Pyotraumatic dermatitis is a common self-traumatic pruritic skin disease of dogs.
This disease is characterized by a well circumscribed moist exudative area of skin brought on by self-trauma due to pruritus. Bacteria colonise the surface of the lesion but this is not a true skin infection. However, secondary Staphylococcus pseudintermedius, Staphylococcus spp and Pseudomonas spp infections are common.
The disease is more common in older male Rottweiler, German shepherd and Golden retriever dogs, but most breeds can be affected. In most cases, the dermatitis is usually limited, but acute folliculitis and pyodermas have been reported as a consequence of self-trauma.
Hot spots are commonly caused by:
- Flea allergy dermatitis
- Sarcoptic mange
- Demodectic mange
- Food allergy dermatitis
- Anal sacculitis
- Skin trauma - e.g. clipping burns
- Sebaceous adenitis
Lesions were most often seen on the cheek, neck and lateral thigh
Diagnosis is usually based on clinical presentation, but skin cultures and biopsy may help eliminate underlying dermatopathies. Although most cases involve a suppurative dermatitis, acute suppurative folliculitis is observed histologically in some cases.
···
● Set of tasks
(1) Answer these from the text on pyotraumatic dermatitis:
(a) Which three dog breeds is the disease more common in?
(b) On which parts of the body were lesions most often seen?
(c) What finding is seen histologically in some cases?
(2) Carry on the text on pyotraumatic dermatitis from its last sentence.

● Supplied material
···
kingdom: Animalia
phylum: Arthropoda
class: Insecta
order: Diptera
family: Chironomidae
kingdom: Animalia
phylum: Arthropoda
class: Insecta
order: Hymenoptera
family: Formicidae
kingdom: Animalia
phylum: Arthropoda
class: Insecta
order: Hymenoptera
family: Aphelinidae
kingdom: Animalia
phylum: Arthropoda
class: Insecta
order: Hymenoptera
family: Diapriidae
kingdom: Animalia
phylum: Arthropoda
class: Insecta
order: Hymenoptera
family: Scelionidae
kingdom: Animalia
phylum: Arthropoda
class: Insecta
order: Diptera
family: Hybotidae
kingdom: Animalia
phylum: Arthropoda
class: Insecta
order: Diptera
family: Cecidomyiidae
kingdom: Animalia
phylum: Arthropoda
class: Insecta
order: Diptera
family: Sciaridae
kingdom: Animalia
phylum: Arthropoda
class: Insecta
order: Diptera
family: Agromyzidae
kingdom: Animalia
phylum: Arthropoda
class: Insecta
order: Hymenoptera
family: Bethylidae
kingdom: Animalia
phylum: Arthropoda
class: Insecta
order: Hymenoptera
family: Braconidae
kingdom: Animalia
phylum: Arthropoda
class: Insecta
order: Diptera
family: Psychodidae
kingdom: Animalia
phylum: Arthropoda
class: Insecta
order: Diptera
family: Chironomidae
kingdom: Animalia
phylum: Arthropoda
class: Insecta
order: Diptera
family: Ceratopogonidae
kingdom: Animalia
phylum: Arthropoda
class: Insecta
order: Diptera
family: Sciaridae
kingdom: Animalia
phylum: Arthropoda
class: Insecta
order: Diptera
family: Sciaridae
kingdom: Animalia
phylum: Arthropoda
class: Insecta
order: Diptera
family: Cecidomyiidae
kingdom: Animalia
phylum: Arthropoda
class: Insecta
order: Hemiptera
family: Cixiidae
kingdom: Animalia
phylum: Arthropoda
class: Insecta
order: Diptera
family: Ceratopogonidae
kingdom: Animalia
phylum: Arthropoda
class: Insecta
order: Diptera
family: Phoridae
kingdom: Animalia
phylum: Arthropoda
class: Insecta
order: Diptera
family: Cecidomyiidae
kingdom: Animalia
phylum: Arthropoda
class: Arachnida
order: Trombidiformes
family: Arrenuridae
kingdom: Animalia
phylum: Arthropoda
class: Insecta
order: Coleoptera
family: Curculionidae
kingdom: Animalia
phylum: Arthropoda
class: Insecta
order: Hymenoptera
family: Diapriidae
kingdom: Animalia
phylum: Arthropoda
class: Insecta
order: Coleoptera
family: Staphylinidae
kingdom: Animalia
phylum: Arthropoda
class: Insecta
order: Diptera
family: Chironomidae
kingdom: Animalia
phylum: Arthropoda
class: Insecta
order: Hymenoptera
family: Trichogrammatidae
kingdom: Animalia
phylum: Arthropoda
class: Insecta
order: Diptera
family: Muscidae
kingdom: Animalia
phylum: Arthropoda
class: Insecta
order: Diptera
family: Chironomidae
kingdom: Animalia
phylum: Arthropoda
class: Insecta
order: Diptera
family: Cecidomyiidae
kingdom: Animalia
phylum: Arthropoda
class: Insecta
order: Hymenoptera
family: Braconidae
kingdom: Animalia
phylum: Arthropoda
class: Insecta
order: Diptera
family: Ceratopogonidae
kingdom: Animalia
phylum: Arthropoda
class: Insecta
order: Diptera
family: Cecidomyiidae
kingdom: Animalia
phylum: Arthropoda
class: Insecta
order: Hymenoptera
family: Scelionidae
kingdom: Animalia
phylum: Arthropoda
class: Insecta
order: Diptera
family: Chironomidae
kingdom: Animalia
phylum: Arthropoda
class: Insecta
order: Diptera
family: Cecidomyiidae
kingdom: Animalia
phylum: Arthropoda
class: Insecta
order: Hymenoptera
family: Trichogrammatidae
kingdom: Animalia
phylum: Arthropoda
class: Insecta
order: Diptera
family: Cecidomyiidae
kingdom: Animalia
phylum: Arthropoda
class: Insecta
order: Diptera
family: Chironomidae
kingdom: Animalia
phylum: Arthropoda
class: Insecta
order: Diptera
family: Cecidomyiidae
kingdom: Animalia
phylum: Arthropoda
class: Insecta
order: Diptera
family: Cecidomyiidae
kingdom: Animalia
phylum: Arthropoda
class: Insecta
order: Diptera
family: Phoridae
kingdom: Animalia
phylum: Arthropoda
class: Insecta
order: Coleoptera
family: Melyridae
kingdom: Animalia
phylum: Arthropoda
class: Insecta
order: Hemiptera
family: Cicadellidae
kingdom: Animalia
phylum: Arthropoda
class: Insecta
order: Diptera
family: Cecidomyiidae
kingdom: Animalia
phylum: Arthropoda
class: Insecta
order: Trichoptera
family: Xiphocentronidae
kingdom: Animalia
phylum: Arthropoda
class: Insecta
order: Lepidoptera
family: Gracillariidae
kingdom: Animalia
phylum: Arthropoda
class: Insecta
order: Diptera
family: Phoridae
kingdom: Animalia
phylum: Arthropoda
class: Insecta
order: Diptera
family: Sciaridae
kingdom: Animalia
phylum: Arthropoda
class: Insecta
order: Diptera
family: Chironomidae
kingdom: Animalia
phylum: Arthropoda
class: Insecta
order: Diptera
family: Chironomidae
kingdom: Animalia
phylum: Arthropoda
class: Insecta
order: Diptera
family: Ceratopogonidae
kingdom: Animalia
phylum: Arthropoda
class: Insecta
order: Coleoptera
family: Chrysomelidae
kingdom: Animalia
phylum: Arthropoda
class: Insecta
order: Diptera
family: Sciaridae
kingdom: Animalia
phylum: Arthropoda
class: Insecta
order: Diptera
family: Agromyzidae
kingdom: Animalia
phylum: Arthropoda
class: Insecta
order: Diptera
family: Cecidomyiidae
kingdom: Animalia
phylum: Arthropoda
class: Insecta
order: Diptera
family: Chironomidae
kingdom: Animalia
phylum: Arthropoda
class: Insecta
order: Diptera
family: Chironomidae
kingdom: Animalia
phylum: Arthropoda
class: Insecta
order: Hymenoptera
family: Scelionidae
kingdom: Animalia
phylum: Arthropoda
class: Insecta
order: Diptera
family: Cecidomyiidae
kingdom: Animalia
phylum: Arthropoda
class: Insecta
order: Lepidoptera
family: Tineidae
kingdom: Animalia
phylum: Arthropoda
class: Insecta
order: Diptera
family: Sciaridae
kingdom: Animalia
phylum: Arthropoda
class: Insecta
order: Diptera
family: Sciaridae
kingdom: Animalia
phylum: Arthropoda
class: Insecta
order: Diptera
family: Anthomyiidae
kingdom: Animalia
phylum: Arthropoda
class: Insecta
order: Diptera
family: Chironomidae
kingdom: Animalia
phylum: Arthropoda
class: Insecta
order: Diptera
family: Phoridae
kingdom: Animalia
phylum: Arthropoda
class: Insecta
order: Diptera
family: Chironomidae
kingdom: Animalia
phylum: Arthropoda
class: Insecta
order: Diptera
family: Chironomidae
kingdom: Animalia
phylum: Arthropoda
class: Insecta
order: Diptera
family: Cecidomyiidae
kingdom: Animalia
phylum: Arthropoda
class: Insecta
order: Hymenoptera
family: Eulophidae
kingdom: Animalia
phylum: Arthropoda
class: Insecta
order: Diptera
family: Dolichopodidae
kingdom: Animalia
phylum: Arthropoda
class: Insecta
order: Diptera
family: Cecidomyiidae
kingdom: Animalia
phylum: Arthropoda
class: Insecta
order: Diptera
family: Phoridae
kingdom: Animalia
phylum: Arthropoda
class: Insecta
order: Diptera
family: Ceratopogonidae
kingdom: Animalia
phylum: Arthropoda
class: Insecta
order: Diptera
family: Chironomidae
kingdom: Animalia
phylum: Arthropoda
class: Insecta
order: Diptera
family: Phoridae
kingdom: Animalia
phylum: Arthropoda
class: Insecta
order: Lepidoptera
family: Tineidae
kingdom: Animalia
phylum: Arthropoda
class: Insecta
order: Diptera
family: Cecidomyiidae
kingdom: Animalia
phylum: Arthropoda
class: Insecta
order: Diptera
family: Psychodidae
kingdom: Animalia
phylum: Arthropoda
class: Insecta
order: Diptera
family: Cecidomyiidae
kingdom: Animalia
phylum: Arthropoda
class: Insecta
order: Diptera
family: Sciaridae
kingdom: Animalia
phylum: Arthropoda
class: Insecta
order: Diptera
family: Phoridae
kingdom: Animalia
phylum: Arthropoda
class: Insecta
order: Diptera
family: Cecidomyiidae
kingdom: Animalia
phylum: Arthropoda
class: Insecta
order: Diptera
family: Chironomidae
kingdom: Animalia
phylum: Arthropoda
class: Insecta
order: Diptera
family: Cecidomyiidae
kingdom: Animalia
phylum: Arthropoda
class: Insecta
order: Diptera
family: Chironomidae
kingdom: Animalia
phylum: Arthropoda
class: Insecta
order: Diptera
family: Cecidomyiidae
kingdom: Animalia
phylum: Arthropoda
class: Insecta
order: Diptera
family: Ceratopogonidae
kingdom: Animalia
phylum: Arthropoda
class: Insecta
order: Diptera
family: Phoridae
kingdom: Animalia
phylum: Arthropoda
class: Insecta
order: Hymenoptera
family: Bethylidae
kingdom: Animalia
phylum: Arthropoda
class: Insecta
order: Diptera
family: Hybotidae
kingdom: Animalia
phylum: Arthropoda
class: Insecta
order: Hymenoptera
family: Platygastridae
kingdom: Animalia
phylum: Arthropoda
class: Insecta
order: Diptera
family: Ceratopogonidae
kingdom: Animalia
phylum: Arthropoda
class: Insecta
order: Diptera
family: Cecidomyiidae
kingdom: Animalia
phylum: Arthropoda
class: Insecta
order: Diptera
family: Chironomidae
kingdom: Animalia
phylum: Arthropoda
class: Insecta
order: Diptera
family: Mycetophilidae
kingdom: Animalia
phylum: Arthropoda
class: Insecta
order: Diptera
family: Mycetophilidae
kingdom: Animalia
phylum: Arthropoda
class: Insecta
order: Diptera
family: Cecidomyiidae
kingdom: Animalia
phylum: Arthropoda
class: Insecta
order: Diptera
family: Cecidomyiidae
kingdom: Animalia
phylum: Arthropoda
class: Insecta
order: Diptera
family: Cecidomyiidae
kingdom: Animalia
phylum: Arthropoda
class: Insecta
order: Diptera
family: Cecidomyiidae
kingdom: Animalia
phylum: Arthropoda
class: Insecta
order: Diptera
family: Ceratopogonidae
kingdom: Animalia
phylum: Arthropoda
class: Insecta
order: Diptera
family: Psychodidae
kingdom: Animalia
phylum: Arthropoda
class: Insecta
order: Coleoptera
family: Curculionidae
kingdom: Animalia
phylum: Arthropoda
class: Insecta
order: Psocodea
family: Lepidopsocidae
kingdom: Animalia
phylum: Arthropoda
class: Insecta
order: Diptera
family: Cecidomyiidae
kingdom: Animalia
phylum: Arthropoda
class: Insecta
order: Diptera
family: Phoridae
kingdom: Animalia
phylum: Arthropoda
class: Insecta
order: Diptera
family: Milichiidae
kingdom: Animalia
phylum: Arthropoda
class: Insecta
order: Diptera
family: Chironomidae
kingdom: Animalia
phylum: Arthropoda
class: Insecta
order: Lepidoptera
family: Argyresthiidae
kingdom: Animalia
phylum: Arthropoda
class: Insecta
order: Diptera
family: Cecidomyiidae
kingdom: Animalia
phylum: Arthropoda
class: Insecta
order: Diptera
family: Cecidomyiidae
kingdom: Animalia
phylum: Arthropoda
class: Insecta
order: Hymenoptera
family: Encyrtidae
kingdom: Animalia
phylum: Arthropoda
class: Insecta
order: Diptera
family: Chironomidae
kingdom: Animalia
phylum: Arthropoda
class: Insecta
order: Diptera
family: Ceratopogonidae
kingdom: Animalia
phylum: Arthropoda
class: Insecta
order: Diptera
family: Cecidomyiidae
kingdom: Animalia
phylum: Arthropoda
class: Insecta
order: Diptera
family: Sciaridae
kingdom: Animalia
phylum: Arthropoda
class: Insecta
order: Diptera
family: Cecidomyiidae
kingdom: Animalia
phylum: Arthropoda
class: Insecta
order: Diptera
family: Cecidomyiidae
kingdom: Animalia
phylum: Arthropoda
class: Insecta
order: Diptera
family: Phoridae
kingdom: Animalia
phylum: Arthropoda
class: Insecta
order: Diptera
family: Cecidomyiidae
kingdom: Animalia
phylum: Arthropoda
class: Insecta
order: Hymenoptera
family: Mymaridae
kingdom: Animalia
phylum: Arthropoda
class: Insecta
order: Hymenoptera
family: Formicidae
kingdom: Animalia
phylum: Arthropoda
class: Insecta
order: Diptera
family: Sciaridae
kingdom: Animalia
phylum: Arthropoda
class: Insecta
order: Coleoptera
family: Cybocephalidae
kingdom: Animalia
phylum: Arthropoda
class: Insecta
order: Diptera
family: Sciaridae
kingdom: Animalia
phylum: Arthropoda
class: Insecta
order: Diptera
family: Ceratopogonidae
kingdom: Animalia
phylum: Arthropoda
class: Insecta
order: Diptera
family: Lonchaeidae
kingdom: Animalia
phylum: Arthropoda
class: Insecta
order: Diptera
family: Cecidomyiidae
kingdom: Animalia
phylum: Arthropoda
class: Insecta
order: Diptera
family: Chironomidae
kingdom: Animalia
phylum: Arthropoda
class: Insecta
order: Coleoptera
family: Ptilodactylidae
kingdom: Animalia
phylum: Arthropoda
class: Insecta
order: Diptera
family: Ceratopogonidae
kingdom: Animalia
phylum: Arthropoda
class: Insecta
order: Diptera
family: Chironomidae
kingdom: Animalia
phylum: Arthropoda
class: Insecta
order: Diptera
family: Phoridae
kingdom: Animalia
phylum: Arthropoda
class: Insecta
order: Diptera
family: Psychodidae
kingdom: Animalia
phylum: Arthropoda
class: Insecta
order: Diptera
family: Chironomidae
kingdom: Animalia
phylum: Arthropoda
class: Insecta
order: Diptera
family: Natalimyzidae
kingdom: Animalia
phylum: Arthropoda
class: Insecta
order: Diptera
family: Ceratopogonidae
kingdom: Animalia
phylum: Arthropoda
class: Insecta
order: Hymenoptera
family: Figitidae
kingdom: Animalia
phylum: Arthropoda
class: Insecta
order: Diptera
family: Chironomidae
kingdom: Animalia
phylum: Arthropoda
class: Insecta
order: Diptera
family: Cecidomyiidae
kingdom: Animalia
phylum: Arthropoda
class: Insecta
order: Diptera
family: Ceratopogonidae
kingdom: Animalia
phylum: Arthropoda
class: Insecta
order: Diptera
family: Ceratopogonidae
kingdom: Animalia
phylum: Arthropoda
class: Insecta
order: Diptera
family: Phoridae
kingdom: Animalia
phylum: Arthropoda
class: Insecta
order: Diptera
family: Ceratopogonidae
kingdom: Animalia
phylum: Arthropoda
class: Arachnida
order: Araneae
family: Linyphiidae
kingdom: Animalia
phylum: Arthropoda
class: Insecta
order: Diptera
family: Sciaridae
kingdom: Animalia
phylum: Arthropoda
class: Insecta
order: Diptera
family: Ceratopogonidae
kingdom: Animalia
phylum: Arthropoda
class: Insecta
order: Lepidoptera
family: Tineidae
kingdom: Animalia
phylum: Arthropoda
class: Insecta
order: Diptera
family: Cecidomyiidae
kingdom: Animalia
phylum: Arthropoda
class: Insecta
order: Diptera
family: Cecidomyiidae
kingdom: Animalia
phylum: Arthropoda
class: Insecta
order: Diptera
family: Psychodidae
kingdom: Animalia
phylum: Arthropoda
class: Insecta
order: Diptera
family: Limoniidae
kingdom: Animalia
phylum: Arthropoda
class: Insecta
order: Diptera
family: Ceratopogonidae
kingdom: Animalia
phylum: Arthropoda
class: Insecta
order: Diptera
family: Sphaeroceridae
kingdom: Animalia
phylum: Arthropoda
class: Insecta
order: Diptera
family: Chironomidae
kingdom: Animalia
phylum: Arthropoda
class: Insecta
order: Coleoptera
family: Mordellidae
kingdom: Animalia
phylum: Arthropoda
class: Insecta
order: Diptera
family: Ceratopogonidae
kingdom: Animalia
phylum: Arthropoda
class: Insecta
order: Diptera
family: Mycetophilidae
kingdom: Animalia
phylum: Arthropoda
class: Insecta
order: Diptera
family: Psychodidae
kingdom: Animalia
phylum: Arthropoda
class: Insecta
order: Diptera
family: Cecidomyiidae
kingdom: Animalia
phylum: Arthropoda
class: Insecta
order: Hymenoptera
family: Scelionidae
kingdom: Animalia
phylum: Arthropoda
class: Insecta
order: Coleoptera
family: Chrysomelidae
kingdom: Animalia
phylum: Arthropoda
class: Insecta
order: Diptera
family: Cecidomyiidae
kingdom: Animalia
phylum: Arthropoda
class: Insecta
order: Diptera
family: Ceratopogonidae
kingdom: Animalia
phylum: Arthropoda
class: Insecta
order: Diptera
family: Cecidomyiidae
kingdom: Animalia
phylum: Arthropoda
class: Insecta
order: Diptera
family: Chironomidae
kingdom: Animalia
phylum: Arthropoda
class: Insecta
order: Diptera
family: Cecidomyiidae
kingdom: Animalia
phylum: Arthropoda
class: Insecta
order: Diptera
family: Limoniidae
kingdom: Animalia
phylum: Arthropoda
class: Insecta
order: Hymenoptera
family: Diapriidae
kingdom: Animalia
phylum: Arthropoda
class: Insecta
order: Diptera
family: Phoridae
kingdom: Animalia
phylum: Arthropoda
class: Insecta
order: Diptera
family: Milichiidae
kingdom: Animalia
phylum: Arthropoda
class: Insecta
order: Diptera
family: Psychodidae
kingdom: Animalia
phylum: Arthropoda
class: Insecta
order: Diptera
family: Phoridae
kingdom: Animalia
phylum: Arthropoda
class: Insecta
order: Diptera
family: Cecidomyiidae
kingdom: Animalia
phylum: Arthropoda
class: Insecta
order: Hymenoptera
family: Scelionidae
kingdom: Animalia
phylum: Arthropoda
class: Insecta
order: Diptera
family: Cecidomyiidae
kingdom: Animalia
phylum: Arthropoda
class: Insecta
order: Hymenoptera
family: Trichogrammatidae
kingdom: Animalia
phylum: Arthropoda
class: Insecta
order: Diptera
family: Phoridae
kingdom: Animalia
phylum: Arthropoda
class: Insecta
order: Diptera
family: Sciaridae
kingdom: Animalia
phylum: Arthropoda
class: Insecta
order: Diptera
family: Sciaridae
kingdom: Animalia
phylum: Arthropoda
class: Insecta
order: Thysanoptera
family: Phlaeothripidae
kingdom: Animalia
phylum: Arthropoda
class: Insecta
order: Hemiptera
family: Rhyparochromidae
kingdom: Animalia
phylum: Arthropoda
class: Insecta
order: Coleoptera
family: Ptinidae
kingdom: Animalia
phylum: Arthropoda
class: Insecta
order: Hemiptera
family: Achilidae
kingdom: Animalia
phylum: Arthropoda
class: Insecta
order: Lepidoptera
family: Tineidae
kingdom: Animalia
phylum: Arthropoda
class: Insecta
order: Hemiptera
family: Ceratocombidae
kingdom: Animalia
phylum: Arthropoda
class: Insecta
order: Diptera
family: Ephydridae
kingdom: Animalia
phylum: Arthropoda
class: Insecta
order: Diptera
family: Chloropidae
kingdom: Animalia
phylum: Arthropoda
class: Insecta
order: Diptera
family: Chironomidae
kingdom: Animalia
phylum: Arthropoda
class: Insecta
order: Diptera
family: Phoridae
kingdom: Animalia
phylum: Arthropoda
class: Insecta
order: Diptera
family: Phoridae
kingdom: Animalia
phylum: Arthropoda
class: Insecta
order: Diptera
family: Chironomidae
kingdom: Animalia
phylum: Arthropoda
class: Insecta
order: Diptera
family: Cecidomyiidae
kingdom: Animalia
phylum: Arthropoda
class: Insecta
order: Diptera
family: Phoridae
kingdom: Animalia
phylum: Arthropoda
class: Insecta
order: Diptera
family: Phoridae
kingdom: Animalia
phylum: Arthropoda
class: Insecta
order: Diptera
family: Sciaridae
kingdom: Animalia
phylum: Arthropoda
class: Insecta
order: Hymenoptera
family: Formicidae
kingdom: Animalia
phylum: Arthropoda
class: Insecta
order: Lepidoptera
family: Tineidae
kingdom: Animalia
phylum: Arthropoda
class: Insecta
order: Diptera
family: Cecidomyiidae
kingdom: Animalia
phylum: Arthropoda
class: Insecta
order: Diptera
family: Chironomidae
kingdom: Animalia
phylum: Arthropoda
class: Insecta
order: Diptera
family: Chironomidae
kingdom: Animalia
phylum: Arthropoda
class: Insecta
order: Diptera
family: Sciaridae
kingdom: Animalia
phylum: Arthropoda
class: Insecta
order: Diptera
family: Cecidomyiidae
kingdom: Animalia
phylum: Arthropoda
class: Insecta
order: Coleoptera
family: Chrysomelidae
···
● Responses
(1)
(a) Rottweiler, German shepherd and Golden retriever (older males).
(b) The cheek, neck and lateral thigh.
(c) Acute suppurative folliculitis.

(2)
Therapy involves clipping the area, cleaning the wound and treating with a drying solution.
Topical application of antibacterial/glucocorticoid creams and parenteral antimicrobials such as cephalexins or amoxycillin/clavulanate (15 - 20 mg/kg every 12 hours) is recommended in most cases.
If pyotraumatic folliculitis is evident, glucocorticoids are contraindicated.
Analgesics such as NSAIDs may alleviate the pruritus associated with self-trauma.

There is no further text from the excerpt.